3 month yields during curve inversions
- The important takeaway here is that the market estimate of the neutral yield is NOT static, and indeed is subject to significant revision within a given policy cycle. There is also no guarantee that the market estimate is even correct. It’s true that the inversion that came during the last tightening cycle did indeed precede recession, but would it have in the absence of the pandemic? There’s a good case to be made that the answer is no.
- Of course, the Fed had also trimmed rates before the onset of the pandemic, so who knows what would have happened to the economy had they left them at end-2018 levels. The fact remains, however, that it took a once-in-several-generations event to keep the yield curve’s “winning” streak going.
- And this in turn raises a larger, more interesting issue. For most of the Fed’s history, its intended policy trajectory and especially its own view of neutral rates was broadly opaque. That has changed markedly over the past decade with the publication of the dot plot and its implicit statement of the Fed’s own view of the neutral rate (i.e., the long-run policy rate).
- Indeed, the whole rise of the r-star framework has led market participants to project either modeled estimates (say, that of the Richmond Fed) or their own guesses of r-star onto the 2% inflation target and come up with an estimate of the nominal neutral rate.
- I do wonder if some iteration of Goodhart’s Law will come into play — when a metric becomes a policy target, it ceases to have utility. In other words, if everyone focuses on their estimate of the neutral rate and focuses heavily on the yield curve, will that curve cease to have its traditional predictive powers?
- I would suggest to you that the dot plot and the popularization of the r-star framework has given the market an unusually high (and perhaps unfounded) conviction as to the level of the neutral or terminal rate. We can tease this out by looking at eurodollar yield curve slopes. The chart below shows the slope of the 4th versus the 12th eurodollar contract spread immediately before and during the last several rate-hiking cycles. A steep slope represents uncertainty over the level of the neutral rate beyond a reasonable (one year) forecast horizon.

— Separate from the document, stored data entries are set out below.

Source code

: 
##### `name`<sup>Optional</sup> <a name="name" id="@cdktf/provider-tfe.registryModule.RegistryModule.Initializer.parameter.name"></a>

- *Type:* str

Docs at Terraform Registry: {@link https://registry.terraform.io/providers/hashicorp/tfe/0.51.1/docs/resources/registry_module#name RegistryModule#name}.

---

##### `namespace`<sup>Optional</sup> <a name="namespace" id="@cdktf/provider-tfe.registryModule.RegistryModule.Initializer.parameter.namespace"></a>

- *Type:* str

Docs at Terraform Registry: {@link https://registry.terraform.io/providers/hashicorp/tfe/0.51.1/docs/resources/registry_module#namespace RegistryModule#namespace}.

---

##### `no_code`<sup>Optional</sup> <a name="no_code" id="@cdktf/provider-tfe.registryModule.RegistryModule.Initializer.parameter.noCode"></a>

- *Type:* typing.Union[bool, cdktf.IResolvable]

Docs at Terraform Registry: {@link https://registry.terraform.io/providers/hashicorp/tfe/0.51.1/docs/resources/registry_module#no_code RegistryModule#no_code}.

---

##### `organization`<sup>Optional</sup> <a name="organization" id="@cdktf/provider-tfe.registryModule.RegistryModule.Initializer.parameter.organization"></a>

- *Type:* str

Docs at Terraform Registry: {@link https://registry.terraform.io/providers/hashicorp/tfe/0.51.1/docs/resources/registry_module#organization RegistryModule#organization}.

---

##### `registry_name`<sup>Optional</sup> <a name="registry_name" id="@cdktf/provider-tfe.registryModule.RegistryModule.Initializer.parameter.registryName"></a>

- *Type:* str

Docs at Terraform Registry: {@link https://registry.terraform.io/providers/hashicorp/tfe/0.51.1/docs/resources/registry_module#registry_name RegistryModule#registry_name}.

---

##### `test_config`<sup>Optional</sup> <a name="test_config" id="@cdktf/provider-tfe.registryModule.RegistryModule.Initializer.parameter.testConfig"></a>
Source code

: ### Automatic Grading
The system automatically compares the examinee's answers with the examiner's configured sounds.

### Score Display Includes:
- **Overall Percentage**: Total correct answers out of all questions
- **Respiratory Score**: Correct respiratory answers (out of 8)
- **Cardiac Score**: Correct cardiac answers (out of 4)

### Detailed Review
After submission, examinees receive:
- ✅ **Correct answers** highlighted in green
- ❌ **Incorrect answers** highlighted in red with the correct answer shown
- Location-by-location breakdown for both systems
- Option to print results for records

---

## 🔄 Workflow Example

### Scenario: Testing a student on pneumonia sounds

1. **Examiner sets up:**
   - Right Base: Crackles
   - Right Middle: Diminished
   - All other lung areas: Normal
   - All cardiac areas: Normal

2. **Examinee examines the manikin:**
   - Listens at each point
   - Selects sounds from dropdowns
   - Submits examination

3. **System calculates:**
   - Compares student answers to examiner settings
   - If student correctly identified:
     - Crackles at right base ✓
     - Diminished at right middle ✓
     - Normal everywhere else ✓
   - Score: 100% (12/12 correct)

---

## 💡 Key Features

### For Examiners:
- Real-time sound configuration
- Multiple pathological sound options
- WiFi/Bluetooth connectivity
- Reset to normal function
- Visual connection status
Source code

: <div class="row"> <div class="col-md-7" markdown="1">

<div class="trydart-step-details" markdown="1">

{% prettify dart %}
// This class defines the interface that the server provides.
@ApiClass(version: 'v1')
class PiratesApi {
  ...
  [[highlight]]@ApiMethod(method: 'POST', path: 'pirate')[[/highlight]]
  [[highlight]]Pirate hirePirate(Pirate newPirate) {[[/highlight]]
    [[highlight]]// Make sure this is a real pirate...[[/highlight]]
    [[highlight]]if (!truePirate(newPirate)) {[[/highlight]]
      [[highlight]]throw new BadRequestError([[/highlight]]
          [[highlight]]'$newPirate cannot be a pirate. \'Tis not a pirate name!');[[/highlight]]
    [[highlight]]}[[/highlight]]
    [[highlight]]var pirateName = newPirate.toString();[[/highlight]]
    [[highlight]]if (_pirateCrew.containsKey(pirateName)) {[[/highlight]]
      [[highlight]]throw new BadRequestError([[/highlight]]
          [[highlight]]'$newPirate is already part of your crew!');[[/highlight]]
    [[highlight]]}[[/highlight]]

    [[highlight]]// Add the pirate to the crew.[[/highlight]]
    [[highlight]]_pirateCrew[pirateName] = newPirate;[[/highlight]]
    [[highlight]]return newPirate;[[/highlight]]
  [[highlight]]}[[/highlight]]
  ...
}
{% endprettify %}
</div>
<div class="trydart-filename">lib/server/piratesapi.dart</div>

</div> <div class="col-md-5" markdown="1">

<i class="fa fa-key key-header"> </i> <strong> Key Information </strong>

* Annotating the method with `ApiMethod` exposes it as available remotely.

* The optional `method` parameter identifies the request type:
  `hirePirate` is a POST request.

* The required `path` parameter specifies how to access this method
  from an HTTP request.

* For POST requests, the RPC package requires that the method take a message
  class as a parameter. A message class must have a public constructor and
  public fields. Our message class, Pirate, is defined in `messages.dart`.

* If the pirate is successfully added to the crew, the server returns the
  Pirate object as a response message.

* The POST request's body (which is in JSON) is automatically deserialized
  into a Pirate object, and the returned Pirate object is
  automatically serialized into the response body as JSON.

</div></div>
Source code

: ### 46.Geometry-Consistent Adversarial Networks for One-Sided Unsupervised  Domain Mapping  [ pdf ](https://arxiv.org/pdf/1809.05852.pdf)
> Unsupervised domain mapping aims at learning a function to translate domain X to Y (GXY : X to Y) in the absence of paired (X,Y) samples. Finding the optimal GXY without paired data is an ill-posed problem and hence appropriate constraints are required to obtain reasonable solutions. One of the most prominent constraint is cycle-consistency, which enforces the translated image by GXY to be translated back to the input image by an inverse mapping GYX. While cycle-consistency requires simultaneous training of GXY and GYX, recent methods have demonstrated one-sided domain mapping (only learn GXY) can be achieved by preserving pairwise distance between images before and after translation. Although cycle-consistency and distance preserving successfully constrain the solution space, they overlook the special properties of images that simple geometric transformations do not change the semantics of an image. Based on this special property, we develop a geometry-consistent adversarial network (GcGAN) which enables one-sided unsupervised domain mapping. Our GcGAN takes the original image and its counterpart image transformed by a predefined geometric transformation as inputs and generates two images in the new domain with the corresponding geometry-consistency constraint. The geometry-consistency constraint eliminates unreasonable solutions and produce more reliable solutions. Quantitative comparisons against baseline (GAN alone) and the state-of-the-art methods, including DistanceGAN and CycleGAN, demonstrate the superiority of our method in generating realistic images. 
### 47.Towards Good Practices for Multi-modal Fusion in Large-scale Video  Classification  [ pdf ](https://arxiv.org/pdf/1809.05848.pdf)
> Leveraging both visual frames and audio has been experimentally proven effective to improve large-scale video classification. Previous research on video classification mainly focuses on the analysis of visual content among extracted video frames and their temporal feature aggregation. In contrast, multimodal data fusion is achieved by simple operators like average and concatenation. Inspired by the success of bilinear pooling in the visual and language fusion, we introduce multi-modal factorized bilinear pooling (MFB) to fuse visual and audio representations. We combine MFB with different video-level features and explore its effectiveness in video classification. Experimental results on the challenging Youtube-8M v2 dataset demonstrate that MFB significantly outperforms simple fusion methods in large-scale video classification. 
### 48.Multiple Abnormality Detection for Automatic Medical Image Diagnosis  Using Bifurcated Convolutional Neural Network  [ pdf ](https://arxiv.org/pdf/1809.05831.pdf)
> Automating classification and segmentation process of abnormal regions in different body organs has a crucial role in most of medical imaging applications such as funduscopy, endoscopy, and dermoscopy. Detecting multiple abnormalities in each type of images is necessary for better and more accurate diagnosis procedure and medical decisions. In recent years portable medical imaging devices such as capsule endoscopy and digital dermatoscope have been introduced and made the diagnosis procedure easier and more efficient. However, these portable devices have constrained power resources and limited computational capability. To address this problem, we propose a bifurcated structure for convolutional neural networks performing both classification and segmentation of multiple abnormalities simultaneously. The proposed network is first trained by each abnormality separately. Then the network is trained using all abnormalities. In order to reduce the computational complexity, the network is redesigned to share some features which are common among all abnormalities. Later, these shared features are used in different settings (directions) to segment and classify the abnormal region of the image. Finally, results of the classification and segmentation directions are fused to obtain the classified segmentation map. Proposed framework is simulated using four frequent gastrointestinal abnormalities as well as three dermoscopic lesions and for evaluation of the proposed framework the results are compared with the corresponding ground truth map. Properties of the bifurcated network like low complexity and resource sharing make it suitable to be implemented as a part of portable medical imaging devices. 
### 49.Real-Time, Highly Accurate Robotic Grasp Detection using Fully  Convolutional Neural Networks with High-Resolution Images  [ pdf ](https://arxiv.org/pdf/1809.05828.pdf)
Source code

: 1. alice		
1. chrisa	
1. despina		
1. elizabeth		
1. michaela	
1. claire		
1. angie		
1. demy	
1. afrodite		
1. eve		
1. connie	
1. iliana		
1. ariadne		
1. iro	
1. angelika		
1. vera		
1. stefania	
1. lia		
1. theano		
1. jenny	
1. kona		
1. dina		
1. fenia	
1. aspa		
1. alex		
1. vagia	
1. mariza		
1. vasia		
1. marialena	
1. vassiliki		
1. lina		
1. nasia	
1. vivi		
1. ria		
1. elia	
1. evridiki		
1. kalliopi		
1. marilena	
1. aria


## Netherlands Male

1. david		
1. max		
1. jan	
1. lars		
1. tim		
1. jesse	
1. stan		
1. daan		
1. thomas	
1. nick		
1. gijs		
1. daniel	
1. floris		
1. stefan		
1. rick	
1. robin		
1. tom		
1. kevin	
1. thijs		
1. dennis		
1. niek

Eurodollar curve during Fed tightening cycles
- Unsurprisingly, that uncertainty tends to decrease as each policy cycle matures. What’s really remarkable this time around is that the market prices virtually no uncertainty at the start of this cycle; the March 2023/March 2025 spread (which will be the 4th/12th contracts at the time of the March Fed meeting) is currently trading at just 21.5 bps — that’s way, way below the levels prevailing before previous cycles.
- Now go back and take a look at that first scatter plot above, and how much three-month yields rose after initial curve inversions during high-inflation regimes. I’d suggest to you that there is a substantial risk that the market is underestimating the neutral nominal policy rate … and thus that curves will invert “early” without necessarily triggering a recession.
- Ultimately, it’s entirely possible that the Fed needs to get policy sufficiently restrictive that a recession results — the policy incentives provided by elevated inflation and the opacity of what actually constitutes neutral imply a substantial long-term risk of that outcome. But you’ll know that not by the inversion of the curve, but when it starts to re-steepen. I wonder how many people will be worrying about that…
* Yes, I know his full name is Campbell.